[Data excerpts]
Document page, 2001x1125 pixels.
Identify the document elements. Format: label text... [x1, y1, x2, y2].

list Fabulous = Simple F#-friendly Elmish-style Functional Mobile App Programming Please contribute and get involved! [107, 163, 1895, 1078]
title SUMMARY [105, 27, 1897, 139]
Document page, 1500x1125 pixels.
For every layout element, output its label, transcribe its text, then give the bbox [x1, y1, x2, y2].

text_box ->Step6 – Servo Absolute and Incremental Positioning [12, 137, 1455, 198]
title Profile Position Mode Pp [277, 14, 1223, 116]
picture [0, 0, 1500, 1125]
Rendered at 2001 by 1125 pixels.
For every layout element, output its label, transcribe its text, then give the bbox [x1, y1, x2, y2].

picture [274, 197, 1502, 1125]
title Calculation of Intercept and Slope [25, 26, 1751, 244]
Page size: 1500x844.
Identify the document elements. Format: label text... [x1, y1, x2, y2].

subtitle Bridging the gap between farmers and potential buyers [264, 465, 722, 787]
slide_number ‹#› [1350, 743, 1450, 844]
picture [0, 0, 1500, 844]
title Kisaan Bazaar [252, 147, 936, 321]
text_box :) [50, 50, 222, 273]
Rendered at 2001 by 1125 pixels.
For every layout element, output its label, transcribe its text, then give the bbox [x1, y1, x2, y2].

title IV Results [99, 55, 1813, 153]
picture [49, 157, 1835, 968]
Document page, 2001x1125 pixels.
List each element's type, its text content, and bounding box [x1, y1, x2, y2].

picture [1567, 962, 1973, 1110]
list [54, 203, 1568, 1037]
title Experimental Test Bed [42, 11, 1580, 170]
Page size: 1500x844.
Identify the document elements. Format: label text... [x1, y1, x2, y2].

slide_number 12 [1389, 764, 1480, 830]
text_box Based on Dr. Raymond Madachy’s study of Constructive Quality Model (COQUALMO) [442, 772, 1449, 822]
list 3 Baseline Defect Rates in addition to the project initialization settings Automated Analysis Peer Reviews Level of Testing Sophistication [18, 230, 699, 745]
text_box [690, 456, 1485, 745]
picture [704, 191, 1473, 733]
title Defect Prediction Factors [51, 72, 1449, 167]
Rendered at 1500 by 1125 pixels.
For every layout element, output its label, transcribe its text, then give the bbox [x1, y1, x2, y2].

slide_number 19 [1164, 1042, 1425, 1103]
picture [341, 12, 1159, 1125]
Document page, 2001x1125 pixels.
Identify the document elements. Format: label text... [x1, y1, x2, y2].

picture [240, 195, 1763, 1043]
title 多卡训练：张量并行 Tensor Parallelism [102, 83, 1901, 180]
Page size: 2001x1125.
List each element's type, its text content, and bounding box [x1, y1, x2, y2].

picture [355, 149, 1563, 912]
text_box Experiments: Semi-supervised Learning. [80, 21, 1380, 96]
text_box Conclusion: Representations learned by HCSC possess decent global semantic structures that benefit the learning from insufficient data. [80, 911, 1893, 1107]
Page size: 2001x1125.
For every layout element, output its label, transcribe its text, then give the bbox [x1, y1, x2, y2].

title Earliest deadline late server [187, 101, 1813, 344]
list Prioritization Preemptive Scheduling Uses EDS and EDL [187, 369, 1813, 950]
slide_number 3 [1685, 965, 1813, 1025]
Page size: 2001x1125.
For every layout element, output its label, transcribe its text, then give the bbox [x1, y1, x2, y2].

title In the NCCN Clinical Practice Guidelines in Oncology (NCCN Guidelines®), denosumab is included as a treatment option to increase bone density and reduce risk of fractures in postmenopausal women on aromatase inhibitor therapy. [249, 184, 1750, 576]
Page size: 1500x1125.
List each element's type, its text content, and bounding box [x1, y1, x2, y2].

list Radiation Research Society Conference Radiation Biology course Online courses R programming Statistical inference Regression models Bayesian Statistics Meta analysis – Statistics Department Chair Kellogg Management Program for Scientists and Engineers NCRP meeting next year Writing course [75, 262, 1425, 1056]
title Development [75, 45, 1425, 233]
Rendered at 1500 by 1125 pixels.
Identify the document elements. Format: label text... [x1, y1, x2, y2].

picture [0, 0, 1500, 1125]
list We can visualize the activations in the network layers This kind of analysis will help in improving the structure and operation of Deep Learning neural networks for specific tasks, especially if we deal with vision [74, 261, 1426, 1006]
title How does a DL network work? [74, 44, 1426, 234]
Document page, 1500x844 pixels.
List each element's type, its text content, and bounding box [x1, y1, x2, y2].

▶ [Exercise details] An exact copy of all the records is the expected answer.

▶ [Output for this exercise]
Document page, 2001x1125 pixels.
Identify the document elements. Format: label text... [x1, y1, x2, y2].

list Fabulous = Simple F#-friendly Elmish-style Functional Mobile App Programming Please contribute and get involved! [107, 163, 1895, 1078]
title SUMMARY [105, 27, 1897, 139]
Document page, 1500x1125 pixels.
For every layout element, output its label, transcribe its text, then give the bbox [x1, y1, x2, y2].

text_box ->Step6 – Servo Absolute and Incremental Positioning [12, 137, 1455, 198]
title Profile Position Mode Pp [277, 14, 1223, 116]
picture [0, 0, 1500, 1125]
Rendered at 2001 by 1125 pixels.
For every layout element, output its label, transcribe its text, then give the bbox [x1, y1, x2, y2].

picture [274, 197, 1502, 1125]
title Calculation of Intercept and Slope [25, 26, 1751, 244]
Page size: 1500x844.
Identify the document elements. Format: label text... [x1, y1, x2, y2].

subtitle Bridging the gap between farmers and potential buyers [264, 465, 722, 787]
slide_number ‹#› [1350, 743, 1450, 844]
picture [0, 0, 1500, 844]
title Kisaan Bazaar [252, 147, 936, 321]
text_box :) [50, 50, 222, 273]
Rendered at 2001 by 1125 pixels.
For every layout element, output its label, transcribe its text, then give the bbox [x1, y1, x2, y2].

title IV Results [99, 55, 1813, 153]
picture [49, 157, 1835, 968]
Document page, 2001x1125 pixels.
List each element's type, its text content, and bounding box [x1, y1, x2, y2].

picture [1567, 962, 1973, 1110]
list [54, 203, 1568, 1037]
title Experimental Test Bed [42, 11, 1580, 170]
Page size: 1500x844.
Identify the document elements. Format: label text... [x1, y1, x2, y2].

slide_number 12 [1389, 764, 1480, 830]
text_box Based on Dr. Raymond Madachy’s study of Constructive Quality Model (COQUALMO) [442, 772, 1449, 822]
list 3 Baseline Defect Rates in addition to the project initialization settings Automated Analysis Peer Reviews Level of Testing Sophistication [18, 230, 699, 745]
text_box [690, 456, 1485, 745]
picture [704, 191, 1473, 733]
title Defect Prediction Factors [51, 72, 1449, 167]
Rendered at 1500 by 1125 pixels.
For every layout element, output its label, transcribe its text, then give the bbox [x1, y1, x2, y2].

slide_number 19 [1164, 1042, 1425, 1103]
picture [341, 12, 1159, 1125]
Document page, 2001x1125 pixels.
Identify the document elements. Format: label text... [x1, y1, x2, y2].

picture [240, 195, 1763, 1043]
title 多卡训练：张量并行 Tensor Parallelism [102, 83, 1901, 180]
Page size: 2001x1125.
List each element's type, its text content, and bounding box [x1, y1, x2, y2].

picture [355, 149, 1563, 912]
text_box Experiments: Semi-supervised Learning. [80, 21, 1380, 96]
text_box Conclusion: Representations learned by HCSC possess decent global semantic structures that benefit the learning from insufficient data. [80, 911, 1893, 1107]
Page size: 2001x1125.
For every layout element, output its label, transcribe its text, then give the bbox [x1, y1, x2, y2].

title Earliest deadline late server [187, 101, 1813, 344]
list Prioritization Preemptive Scheduling Uses EDS and EDL [187, 369, 1813, 950]
slide_number 3 [1685, 965, 1813, 1025]
Page size: 2001x1125.
For every layout element, output its label, transcribe its text, then give the bbox [x1, y1, x2, y2].

title In the NCCN Clinical Practice Guidelines in Oncology (NCCN Guidelines®), denosumab is included as a treatment option to increase bone density and reduce risk of fractures in postmenopausal women on aromatase inhibitor therapy. [249, 184, 1750, 576]
Page size: 1500x1125.
List each element's type, its text content, and bounding box [x1, y1, x2, y2].

list Radiation Research Society Conference Radiation Biology course Online courses R programming Statistical inference Regression models Bayesian Statistics Meta analysis – Statistics Department Chair Kellogg Management Program for Scientists and Engineers NCRP meeting next year Writing course [75, 262, 1425, 1056]
title Development [75, 45, 1425, 233]
Rendered at 1500 by 1125 pixels.
Identify the document elements. Format: label text... [x1, y1, x2, y2].

picture [0, 0, 1500, 1125]
list We can visualize the activations in the network layers This kind of analysis will help in improving the structure and operation of Deep Learning neural networks for specific tasks, especially if we deal with vision [74, 261, 1426, 1006]
title How does a DL network work? [74, 44, 1426, 234]
Document page, 1500x844 pixels.
List each element's type, its text content, and bounding box [x1, y1, x2, y2].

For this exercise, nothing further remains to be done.